DECLARATION BY HIS EXCELLENCY
DR. SOK AN
Chairperson of the World Heritage Committee and
Deputy Prime Minister of the Royal Government of Cambodia
(Phnom Penh, 14 December 2012)
Twenty years ago, to this very day, on 14 December 1992, in Santa Fe, in the USA, the World Heritage Committee at its 16th session, decided to inscribe ANGKOR on UNESCO’s World Heritage List.
That decision, innovative and very courageous for that time, expressed clearly the concern of the international community to cooperate with Cambodia to address effectively and speedily the urgent problems of conservation and safeguarding faced by the many groups of monuments spread throughout an archaeological zone of 40.000 ha, including Roluos, to the south, and Banteay Srey, to the north.

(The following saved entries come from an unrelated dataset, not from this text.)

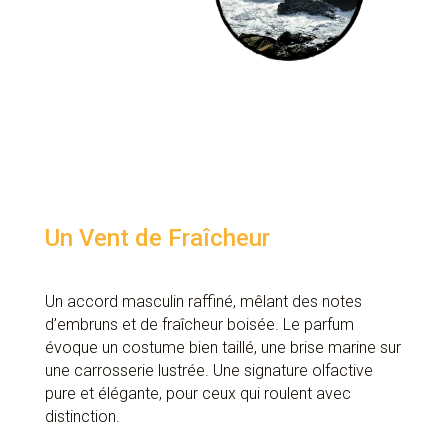
Un Vent de Fraîcheur
Un accord masculin raffiné, mêlant des notes
d’embruns et de fraîcheur boisée. Le parfum
évoque un costume bien taillé, une brise marine sur
une carrosserie lustrée. Une signature olfactive
pure et élégante, pour ceux qui roulent avec
distinction.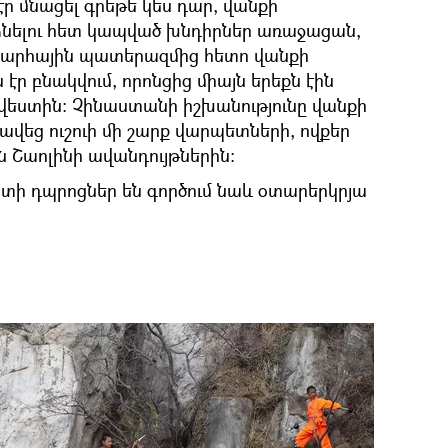
ր մնացել գրեթե կես դար, վանքի
ձնելու հետ կապված խնդիրներ առաջացան,
խարհային պատերազմից հետո վանքի
էր բնակվում, որոնցից միայն երեքն էին
վեստին։ Չինաստանի իշխանությունը վանքի
ավեց ուշուի մի շարք վարպետների, ովքեր
ն Շաոլինի ավանդույթներին։
ստի դպրոցներ են գործում նաև օտարերկրյա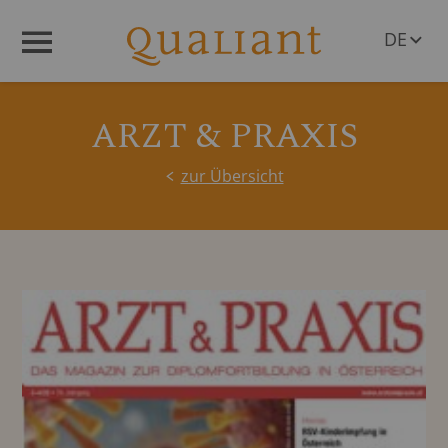
DE
Menü
EN
ARZT & PRAXIS
zur Übersicht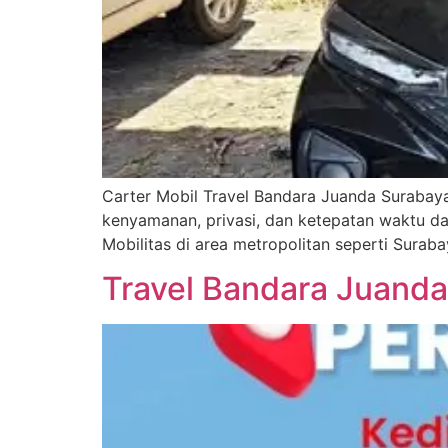
Carter Mobil Travel Bandara Juanda Surabaya
kenyamanan, privasi, dan ketepatan waktu dal
Mobilitas di area metropolitan seperti Surab
Travel Bandara Juand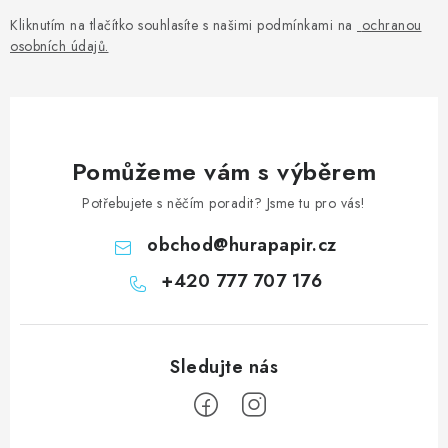
Kliknutím na tlačítko souhlasíte s našimi podmínkami na
ochranou
osobních údajů
.
Pomůžeme vám s výběrem
Potřebujete s něčím poradit? Jsme tu pro vás!
obchod
@
hurapapir.cz
+420 777 707 176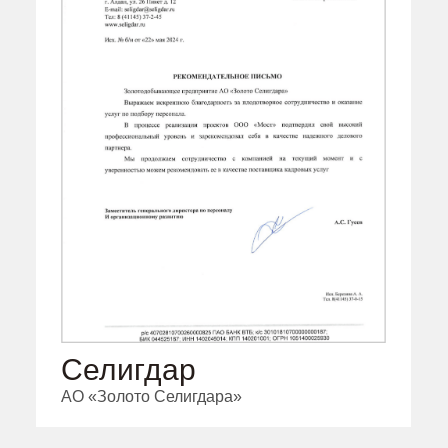
Cелигдар
AO «Золото Селигдара»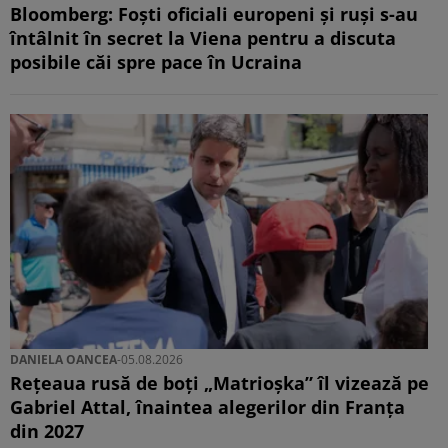
Bloomberg: Foști oficiali europeni și ruși s-au
întâlnit în secret la Viena pentru a discuta
posibile căi spre pace în Ucraina
DANIELA OANCEA
-
05.08.2026
Rețeaua rusă de boți „Matrioșka” îl vizează pe
Gabriel Attal, înaintea alegerilor din Franța
din 2027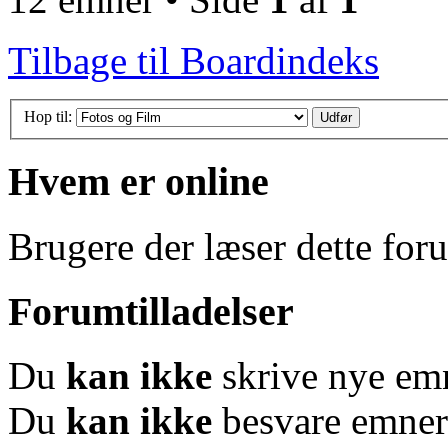
Tilbage til Boardindeks
Hop til:
Hvem er online
Brugere der læser dette for
Forumtilladelser
Du
kan ikke
skrive nye em
Du
kan ikke
besvare emner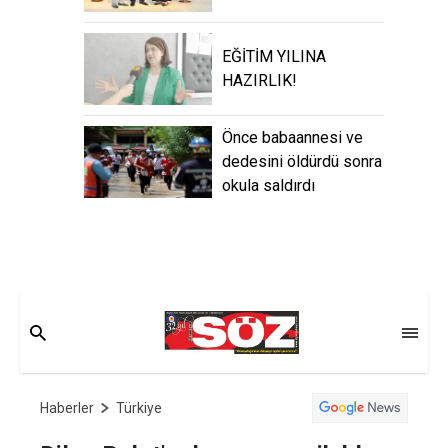
EĞİTİM YILINA
HAZIRLIK!
Önce babaannesi ve
dedesini öldürdü sonra
okula saldırdı
Haberler
Türkiye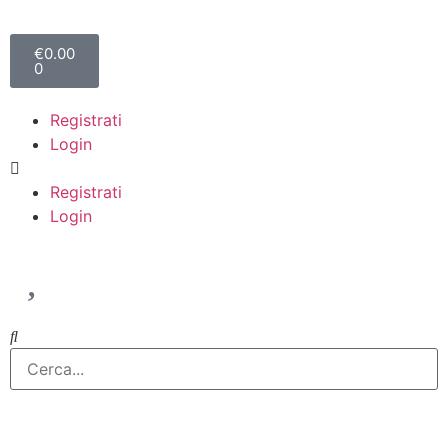
€
0.00
0
Registrati
Login
Registrati
Login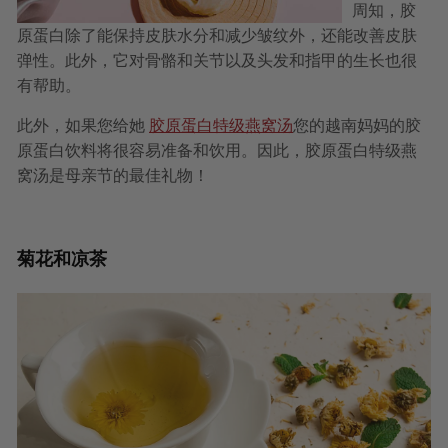
周知，胶
原蛋白除了能保持皮肤水分和减少皱纹外，还能改善皮肤
弹性。此外，它对骨骼和关节以及头发和指甲的生长也很
有帮助。
此外，如果您给她
胶原蛋白特级燕窝汤
您的越南妈妈的胶
原蛋白饮料将很容易准备和饮用。因此，胶原蛋白特级燕
窝汤是母亲节的最佳礼物！
菊花和凉茶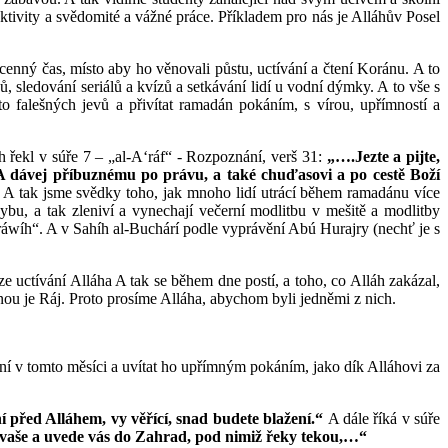
tivity a svědomité a vážné práce. Příkladem pro nás je Alláhův Posel
ahocenný čas, místo aby ho věnovali půstu, uctívání a čtení Koránu. A to
ků, sledování seriálů a kvízů a setkávání lidí u vodní dýmky. A to vše s
o falešných jevů a přivítat ramadán pokáním, s vírou, upřímností a
h řekl v súře 7 – „al-A‘ráf“ - Rozpoznání, verš 31:
„….Jezte a pijte,
A dávej příbuznému po právu, a také chuďasovi a po cestě Boží
“
A tak jsme svědky toho, jak mnoho lidí utrácí během ramadánu více
ybu, a tak zleniví a vynechají večerní modlitbu v mešitě a modlitby
taráwíh“. A v Sahíh al-Buchárí podle vyprávění Abú Hurajry (nechť je s
rze uctívání Alláha A tak se během dne postí, a toho, co Alláh zakázal,
měnou je Ráj. Proto prosíme Alláha, abychom byli jedněmi z nich.
ní v tomto měsíci a uvítat ho upřímným pokáním, jako dík Alláhovi za
 před Alláhem, vy věřící, snad budete blažení.“
A dále říká v súře
 vaše a uvede vás do Zahrad, pod nimiž řeky tekou,…“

Since then, under the patronage of UNESCO and the joint presidency of FRANCE and JAPAN, international support on a grand scale has been generated involving 16 countries from 4 continents. Some 36 organisations have to date undertaken 64 projects, and expended 250 million USD.
The road travelled has unanimously been acclaimed as exceptional. Before 1993, the date of the TOKYO Conference for ANGKOR and the establishment of the International Coordination Committee (ICC), the site was mined and the monuments were in danger. Illicit traffic in cultural items and organised theft of objects of art were in full spate, while poverty was the lot of the inhabitants of villages on the site.
Since 1993, ANGKOR has seen a complete renaissance. Its safeguarding was recognised as achieved following the 2003 ICC Conference in PARIS, thanks to significant programs to increase cultural appreciation and awareness, economic development and the fight against poverty.
It is indeed in recognition of the actions undertaken by the Royal Government of Cambodia, in scientific, technical and financial partnership with the international community, that the World Heritage Committee decided to hold its 37th session, in June 2013, in PHNOM PENH and ANGKOR.
One cannot fail to see this as one of the major successes of the Convention for World Culural and Natural Heritage, during its 40 years of existence (1972-2012).